Document Type

Article

Publication Date

12-2022

Abstract

Shame permeates the experience of intimate partner violence (IPV). People who perpetrate IPV commonly use tactics designed to cause shame in their partners, including denigrating their dignity, undermining their autonomy, or harming their reputation. Many IPV survivors report an abiding sense of shame as a result of their victimization—from a lost sense of self, to self-blame, to fear of (or actual) social judgment. When seeking help for abuse, many survivors are directed to, or otherwise encounter, persons or institutions that reinforce rather than mitigate their shame. Survivors with marginalized social identities often must contend not only with the shame of IPV victimization, but also with the shame that follows being stigmatized or otherwise assigned inaccurate or incomplete “identities.”

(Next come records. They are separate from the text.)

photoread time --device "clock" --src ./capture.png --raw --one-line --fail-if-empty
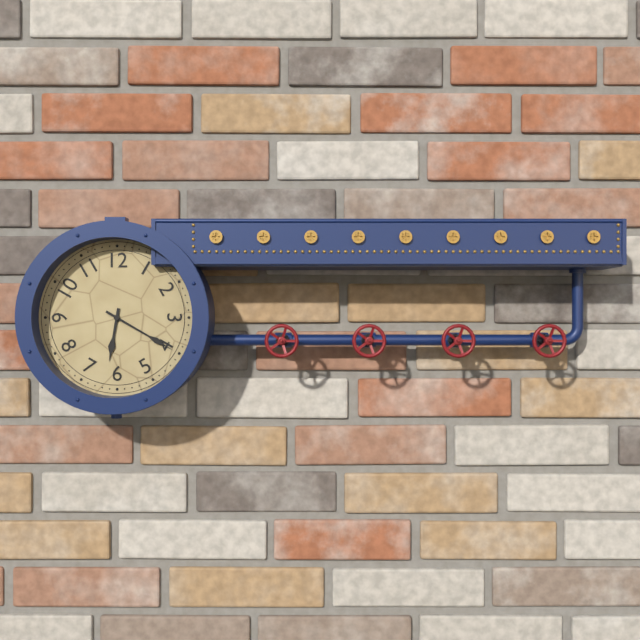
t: 6:20
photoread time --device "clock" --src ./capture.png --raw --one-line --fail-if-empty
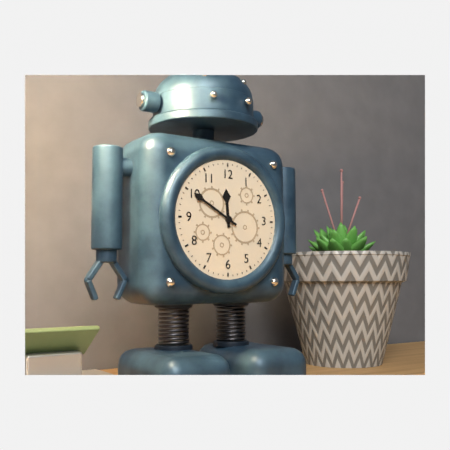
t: 11:50
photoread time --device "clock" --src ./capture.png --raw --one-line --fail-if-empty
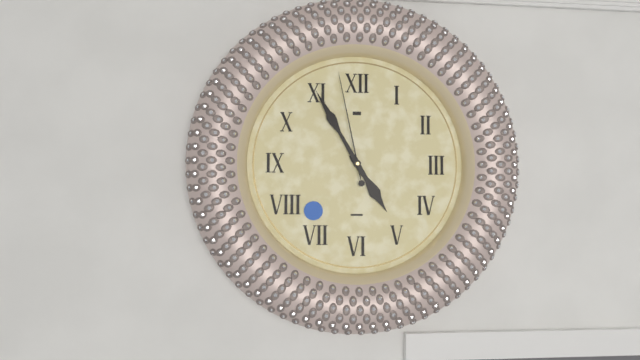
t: 4:55:58
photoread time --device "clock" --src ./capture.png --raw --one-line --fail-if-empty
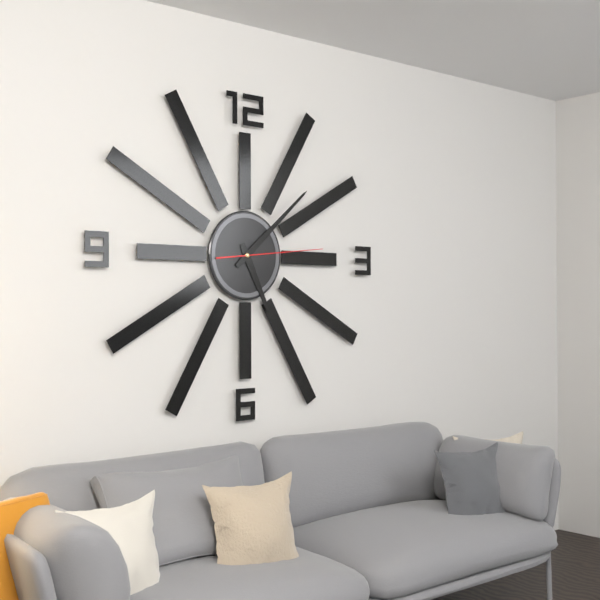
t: 5:08:14
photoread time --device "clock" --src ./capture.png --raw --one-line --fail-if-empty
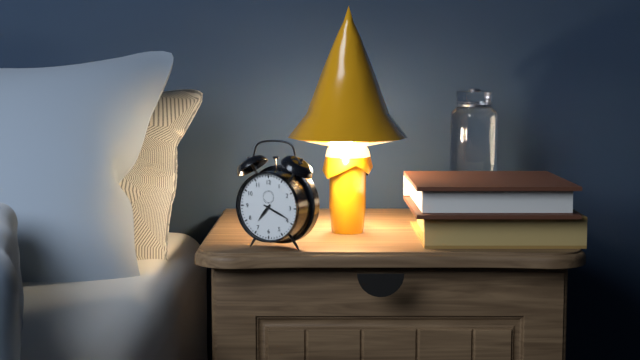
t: 7:19
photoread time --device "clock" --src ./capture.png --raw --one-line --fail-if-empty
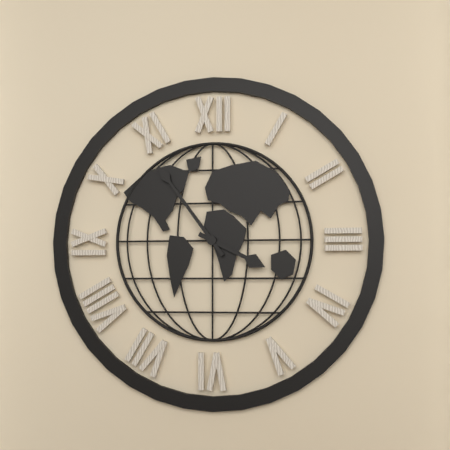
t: 3:54
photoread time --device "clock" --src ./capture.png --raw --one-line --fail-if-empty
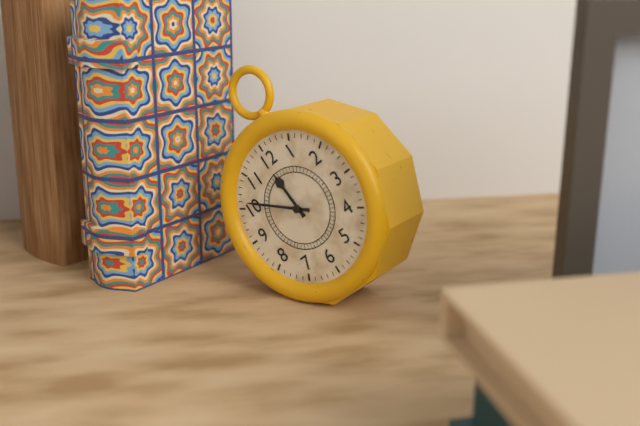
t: 11:51
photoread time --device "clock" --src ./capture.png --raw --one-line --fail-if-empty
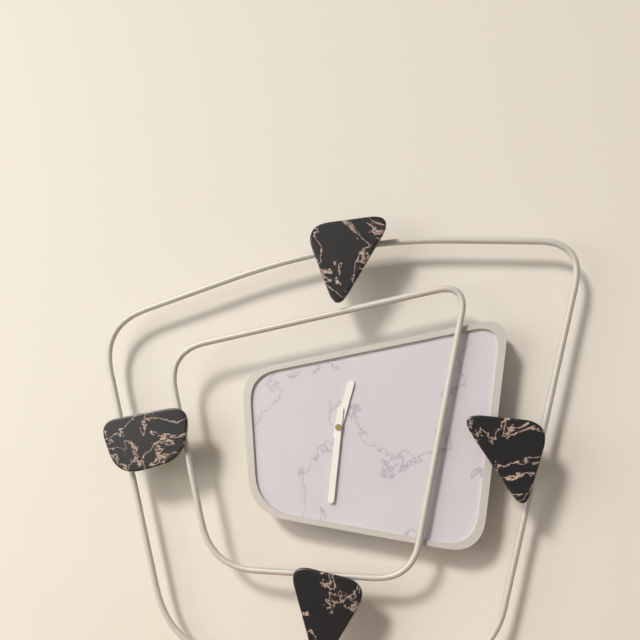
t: 12:31
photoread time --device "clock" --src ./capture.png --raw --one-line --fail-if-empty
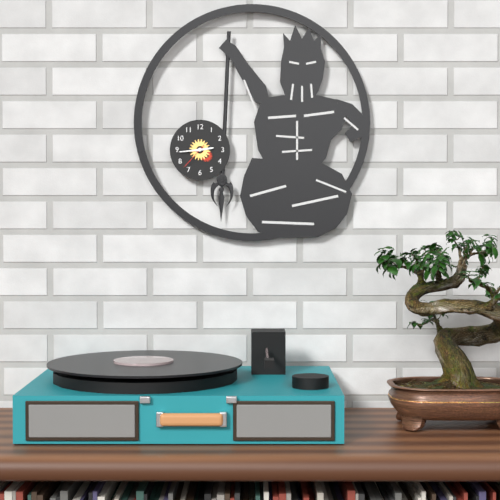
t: 2:44
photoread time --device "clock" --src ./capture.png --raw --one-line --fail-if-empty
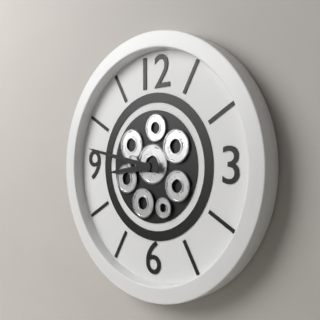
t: 8:47
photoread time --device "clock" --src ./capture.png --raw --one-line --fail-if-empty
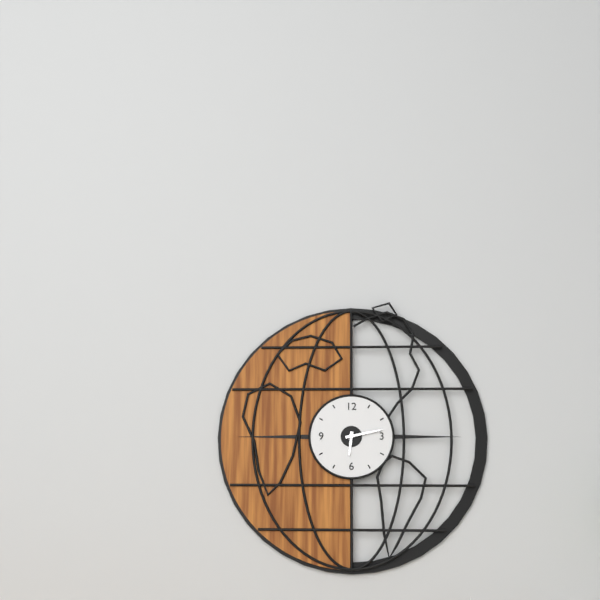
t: 6:13
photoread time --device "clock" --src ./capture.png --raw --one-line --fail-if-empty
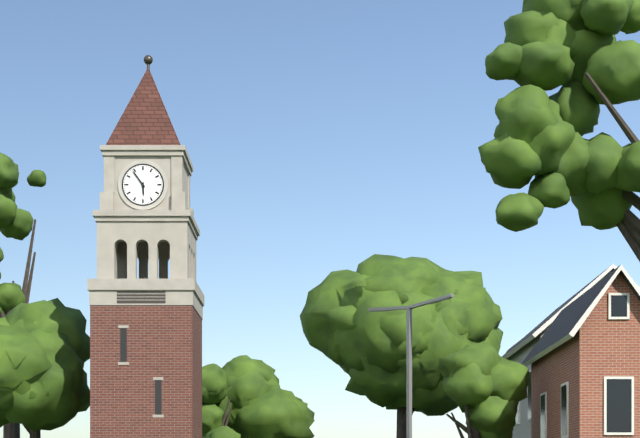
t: 5:54
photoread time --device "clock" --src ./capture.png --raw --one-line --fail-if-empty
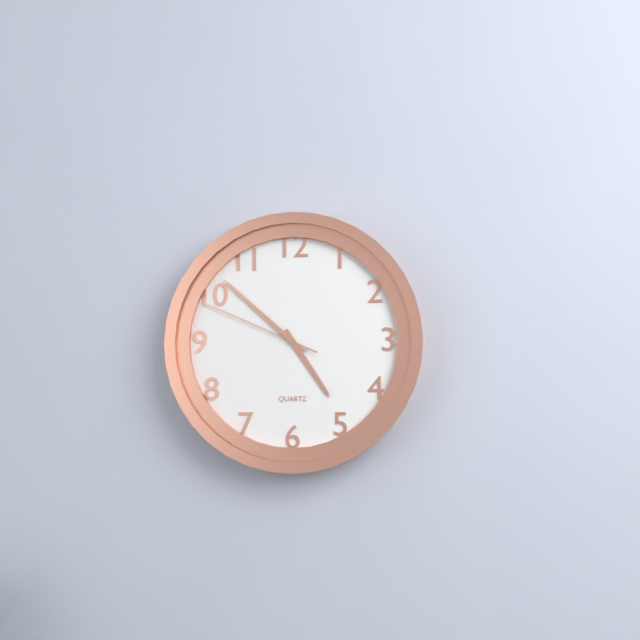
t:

Understanding how these layers of shame can shape a survivor’s experience matters. Shame can be a destructive harm that devastates a person’s sense of self-worth. It can lead to long-term psychological injury and can be both a source and outcome of trauma. A desire to reduce shame’s damaging impact can cause survivors to utilize coping behaviors that may be self-protective, but profoundly misunderstood by the people and institutions to whom they turn for help. Included among those institutions is the civil legal system. Protection orders are the most common legal intervention for IPV and can be critical tools for responding to it. Yet, to obtain a protection order, survivors must enter a process that often deprives them of their privacy and ability to control their self-image—experiences anchored in shame. Without understanding shame’s behavioral and psychological effects, survivors risk having their claims of victimization discredited, harming their ability to obtain safety and relief.

This Article explores these individual, social, and institutional dimensions of shame. It examines how those who work or interact with survivors can better understand the shame that results from traumatic experiences, and the trauma that results from shame-intensive ones. This Article further explores strategies to reduce the shame that can pervade civil litigation. These strategies include prioritizing survivor dignity and narrative control—critical antidotes to the injury of shame.